Angela Williams

SVP, Chief Information Security Officer, UL Solutions

Cyberattacks are the number one business risk in most of the world, according to a 2022 study from the World Economic Forum. Not all cyber threats are alike, and diverse problems require diverse solutions. Yet, the cyber industry is predominantly led by men. How can we solve this significant threat to the business world with only half of the population? Fortunately, the women who make up that percentage are some of the fiercest in the greater technology industry. In this series, The Female Quotient and Deloitte are putting a spotlight on 25 women at the forefront of the cyber revolution, amplifying their career advice and sharing their insights on how the industry will evolve in the future. Their stories are proof that behind every functioning society is a woman in cyber.

What does a typical day of work look like for you?

A typical day includes lots of multitasking — from responding to emails, staying up to date on cyber-related topics and current events, attending internal and external business meetings, ensuring the cybersecurity initiatives and activities stay aligned with business strategy, and working closely with key stakeholders and cybersecurity staff members on various projects.

What's a common misconception about women in cyber you'd like to debunk?

A common misconception about women in cyber is that we are not technical or that we have a lack of understanding when discussing technical solutions or theories.

What aspects of your career journey have taken you by surprise?

I went to college and earned two degrees in computer information systems. My career began with working in various roles within the IT organization — as a desktop support specialist, network administrator, network engineer, and project manager. I assumed my career would always be within information technology; however, the twist came years ago when my CIO asked me to be the leader of an uncharted area called “information security.” To my surprise, I really enjoyed designing a foundational information security program while partnering with key leaders across the organization. This extraordinary pivot in my career wasn’t something I expected or planned but it has turned out to be the best twist in my career!

What's your superpower as a woman in cyber?

My superpower is the ability to take complex cyber topics and translate them into relatable information using analogies and storytelling.

What's the most challenging component of your job today?

The most challenging component of my job is educating business leaders about our cybersecurity services and capabilities and why it must be an integral component of their business strategy.

Tell us about the cyber project you're most proud of working on in your career.

One of the cybersecurity projects that I’m most proud of in my career happened when I was working at a healthcare organization. The parent company, along with two of its four subsidiaries had a common goal to obtain HITRUST certifications. I was tasked to lead the multiple security teams across each organization to achieve HITRUST certifications that ultimately improved customer confidence in our cybersecurity practices and could be used as a market differentiator for future customers. We successfully achieved HITRUST certification within 18 months and successfully improved the understanding, ownership, reporting, and measurement of all security controls.

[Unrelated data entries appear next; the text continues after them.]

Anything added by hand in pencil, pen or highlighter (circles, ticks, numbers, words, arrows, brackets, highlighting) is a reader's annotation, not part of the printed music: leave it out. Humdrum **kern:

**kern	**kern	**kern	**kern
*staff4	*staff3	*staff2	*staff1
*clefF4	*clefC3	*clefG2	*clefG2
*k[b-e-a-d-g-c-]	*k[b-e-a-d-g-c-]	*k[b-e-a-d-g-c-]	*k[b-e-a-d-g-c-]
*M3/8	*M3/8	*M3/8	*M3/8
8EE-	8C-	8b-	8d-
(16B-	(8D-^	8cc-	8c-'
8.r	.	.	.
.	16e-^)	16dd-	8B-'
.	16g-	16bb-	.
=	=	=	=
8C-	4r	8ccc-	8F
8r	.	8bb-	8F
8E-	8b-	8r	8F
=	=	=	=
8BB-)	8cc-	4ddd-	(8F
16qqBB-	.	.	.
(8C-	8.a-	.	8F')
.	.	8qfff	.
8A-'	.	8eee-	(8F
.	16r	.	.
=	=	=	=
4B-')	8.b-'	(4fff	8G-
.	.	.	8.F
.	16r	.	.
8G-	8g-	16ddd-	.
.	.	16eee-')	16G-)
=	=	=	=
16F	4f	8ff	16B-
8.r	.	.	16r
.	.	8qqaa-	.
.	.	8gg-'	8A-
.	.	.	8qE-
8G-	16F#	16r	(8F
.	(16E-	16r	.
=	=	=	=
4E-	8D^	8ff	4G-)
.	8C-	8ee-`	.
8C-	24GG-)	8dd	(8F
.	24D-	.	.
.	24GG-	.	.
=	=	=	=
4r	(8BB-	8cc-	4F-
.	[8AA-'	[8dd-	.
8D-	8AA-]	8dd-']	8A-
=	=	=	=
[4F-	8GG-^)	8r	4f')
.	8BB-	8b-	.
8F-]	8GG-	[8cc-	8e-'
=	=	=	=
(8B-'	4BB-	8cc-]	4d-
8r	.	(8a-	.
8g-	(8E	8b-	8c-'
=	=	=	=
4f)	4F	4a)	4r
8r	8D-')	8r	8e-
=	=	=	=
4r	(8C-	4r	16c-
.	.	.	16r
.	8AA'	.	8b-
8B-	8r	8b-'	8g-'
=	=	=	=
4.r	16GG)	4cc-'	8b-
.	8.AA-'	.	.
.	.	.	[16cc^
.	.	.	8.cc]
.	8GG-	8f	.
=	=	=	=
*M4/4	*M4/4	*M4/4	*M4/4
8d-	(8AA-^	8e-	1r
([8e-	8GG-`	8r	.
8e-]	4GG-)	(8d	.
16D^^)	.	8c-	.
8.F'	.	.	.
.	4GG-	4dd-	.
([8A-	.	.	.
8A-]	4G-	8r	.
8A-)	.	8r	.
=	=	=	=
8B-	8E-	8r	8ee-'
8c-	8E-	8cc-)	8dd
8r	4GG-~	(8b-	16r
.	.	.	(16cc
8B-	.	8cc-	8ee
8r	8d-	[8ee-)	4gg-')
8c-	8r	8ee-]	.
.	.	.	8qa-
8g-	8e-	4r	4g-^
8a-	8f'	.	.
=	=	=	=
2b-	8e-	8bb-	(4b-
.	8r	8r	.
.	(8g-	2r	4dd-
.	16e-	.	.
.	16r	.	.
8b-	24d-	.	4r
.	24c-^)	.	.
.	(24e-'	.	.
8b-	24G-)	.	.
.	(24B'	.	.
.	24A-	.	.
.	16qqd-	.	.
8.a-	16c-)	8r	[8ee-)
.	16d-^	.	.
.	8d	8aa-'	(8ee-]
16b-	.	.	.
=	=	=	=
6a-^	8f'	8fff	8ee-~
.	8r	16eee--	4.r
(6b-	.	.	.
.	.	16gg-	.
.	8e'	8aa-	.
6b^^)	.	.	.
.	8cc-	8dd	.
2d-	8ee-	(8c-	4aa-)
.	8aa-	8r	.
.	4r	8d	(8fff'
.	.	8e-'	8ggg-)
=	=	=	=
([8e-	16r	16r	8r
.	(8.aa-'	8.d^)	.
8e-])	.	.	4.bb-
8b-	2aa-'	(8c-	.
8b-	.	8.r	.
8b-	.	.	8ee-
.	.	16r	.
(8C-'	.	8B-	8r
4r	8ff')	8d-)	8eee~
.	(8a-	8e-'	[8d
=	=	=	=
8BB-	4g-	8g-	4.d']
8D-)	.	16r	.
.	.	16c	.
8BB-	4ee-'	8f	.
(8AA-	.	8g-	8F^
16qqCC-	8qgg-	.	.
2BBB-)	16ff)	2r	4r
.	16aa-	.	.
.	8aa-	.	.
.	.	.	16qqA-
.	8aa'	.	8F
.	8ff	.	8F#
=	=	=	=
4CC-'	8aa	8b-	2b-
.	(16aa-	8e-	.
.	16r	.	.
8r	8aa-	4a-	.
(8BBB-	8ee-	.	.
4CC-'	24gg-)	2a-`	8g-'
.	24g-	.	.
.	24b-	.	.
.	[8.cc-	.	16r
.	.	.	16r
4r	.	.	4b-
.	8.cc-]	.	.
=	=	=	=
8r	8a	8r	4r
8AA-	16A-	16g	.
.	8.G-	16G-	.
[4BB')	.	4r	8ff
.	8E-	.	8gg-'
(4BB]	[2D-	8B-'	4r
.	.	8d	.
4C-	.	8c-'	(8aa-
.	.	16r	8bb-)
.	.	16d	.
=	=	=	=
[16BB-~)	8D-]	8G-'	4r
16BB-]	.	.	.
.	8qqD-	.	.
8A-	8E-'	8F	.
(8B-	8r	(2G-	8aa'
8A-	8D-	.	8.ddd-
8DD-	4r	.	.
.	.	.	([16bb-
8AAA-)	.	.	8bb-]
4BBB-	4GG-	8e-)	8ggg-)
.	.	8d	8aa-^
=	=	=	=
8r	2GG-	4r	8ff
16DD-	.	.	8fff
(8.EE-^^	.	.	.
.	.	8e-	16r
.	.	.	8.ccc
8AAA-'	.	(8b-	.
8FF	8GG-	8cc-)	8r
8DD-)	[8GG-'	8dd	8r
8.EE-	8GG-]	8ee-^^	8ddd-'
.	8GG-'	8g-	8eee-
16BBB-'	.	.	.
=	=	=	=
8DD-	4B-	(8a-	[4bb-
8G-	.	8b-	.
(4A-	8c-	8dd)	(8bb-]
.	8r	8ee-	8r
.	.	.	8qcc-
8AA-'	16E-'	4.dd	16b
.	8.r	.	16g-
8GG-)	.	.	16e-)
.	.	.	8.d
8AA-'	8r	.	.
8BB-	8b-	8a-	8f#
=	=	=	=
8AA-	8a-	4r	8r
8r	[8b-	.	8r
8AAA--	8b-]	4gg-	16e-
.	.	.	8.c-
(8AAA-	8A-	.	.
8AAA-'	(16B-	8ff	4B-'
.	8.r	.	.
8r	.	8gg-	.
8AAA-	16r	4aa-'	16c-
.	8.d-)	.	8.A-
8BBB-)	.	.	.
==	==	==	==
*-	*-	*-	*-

What's one must read, watch or listen for women wanting to work in cyber?

There are so many great publications and podcasts in the market that are ideal references for women to read or listen to that I couldn’t pick just one. I would encourage women wanting to work in cyber to join a cybersecurity organization that is focused on supporting women in this industry. There is nothing better than learning from each other in real time.

How has public perception of cybersecurity changed over the course of your career, and how do you predict in the future?

The public perception of cybersecurity has dramatically changed over the course of my career. It was once an ignored or overlooked practice, and as far as the discipline has evolved, there are still so few women working in this industry or rising to leadership roles. I admire all of the women who work in places where it is still common for there to be only one woman at the table, and I am proud to be a part of changing that image.

What's one piece of advice you'd give your younger self about getting started in cyber?

One piece of advice I’d give my younger self about getting started in cyber is to not second guess or doubt what I can achieve nor compare myself to others. Sometimes, we are our worst critic and don’t reflect on our strengths and capabilities.

Who are some women working in cyber today that you admire?

There are so few women working in cyber today; therefore, I admire each and every one of them for being brave enough to work in an industry where it is still common for there to be only one woman at the proverbial table.

The views and opinions expressed in this work are those of the author’s and do not represent the official position of UL Solutions.